### Material provided

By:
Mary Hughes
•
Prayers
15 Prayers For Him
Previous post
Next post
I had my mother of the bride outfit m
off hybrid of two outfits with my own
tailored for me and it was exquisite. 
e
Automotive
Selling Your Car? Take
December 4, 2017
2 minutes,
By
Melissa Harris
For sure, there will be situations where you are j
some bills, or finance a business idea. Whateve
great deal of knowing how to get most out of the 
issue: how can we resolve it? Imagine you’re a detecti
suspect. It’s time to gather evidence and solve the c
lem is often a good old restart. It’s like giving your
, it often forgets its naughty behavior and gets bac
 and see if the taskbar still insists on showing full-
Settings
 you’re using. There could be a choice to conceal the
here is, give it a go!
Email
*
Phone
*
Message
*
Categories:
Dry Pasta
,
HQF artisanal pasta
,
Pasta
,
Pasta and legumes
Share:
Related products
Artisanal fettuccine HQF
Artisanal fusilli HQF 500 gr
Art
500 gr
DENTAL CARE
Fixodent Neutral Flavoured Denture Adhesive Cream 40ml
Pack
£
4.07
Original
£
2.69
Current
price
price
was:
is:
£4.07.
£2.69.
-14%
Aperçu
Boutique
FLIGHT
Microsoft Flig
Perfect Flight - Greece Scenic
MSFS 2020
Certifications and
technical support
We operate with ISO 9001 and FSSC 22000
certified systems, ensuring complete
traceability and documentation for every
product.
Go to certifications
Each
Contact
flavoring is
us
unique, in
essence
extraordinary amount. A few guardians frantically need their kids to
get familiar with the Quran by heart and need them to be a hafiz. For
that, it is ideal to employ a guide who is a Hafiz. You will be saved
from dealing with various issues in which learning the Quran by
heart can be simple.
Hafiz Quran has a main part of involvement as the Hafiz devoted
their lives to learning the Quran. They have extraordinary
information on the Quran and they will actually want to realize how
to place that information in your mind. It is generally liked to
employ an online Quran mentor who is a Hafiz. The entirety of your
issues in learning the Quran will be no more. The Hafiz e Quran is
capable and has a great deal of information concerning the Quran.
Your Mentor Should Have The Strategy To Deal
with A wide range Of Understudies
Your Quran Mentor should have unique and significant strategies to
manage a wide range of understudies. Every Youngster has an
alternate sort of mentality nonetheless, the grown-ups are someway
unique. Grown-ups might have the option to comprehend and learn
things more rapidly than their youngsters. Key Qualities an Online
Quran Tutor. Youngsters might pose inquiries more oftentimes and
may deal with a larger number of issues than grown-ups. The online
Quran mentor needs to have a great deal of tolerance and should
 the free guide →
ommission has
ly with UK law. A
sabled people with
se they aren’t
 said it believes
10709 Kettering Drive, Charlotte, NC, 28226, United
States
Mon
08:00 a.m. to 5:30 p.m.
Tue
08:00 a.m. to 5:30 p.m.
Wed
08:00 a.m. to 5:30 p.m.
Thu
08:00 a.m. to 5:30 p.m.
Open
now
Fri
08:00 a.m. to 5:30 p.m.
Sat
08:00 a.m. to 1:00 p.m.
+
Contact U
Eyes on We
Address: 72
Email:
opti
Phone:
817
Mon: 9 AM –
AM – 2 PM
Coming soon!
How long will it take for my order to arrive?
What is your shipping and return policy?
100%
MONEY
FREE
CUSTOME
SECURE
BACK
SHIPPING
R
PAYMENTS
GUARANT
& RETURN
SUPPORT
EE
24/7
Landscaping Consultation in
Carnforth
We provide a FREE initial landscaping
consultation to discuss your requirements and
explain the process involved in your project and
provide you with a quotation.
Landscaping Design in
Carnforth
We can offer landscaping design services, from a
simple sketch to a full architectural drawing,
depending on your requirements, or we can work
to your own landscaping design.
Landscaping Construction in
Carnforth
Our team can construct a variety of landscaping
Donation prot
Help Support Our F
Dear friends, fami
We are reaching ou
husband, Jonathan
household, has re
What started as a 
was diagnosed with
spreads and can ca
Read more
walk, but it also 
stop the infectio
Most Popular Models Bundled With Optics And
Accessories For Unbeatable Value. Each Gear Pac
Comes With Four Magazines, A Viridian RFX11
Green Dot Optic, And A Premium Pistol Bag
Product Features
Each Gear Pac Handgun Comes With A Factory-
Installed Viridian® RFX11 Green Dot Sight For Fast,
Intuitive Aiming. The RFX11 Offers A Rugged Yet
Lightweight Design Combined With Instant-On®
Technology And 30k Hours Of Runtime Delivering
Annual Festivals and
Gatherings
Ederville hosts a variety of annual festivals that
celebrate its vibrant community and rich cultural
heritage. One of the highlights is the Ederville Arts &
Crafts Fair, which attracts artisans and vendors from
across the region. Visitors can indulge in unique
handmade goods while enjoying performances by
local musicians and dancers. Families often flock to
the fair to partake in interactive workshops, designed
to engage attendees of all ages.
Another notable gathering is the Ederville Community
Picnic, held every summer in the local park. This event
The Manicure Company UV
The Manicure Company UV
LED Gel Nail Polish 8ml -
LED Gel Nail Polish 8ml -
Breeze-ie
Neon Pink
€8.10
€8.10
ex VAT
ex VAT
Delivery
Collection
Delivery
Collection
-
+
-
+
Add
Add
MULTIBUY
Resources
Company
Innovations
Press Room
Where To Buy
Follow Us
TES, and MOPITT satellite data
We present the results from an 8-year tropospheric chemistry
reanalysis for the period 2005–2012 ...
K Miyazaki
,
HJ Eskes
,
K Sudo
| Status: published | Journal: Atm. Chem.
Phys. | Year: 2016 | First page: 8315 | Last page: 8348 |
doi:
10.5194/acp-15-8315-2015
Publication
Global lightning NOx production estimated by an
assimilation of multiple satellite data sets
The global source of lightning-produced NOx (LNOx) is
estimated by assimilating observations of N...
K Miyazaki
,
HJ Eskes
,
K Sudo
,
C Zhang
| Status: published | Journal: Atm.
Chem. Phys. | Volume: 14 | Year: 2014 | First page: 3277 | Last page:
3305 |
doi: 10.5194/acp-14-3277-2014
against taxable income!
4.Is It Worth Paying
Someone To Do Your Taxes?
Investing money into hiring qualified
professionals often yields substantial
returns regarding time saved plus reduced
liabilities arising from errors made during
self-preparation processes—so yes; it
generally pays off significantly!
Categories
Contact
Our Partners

### Try it
Rewrite the stretch from the start of the entries through the line containing "suspect. It’s time", putting "Blessings" wherever "Prayers" appears and leaving everything else unchanged.

### Solution
By:
Mary Hughes
•
Blessings
15 Blessings For Him
Previous post
Next post
I had my mother of the bride outfit m
off hybrid of two outfits with my own
tailored for me and it was exquisite. 
e
Automotive
Selling Your Car? Take
December 4, 2017
2 minutes,
By
Melissa Harris
For sure, there will be situations where you are j
some bills, or finance a business idea. Whateve
great deal of knowing how to get most out of the 
issue: how can we resolve it? Imagine you’re a detecti
suspect. It’s time to gather evidence and solve the c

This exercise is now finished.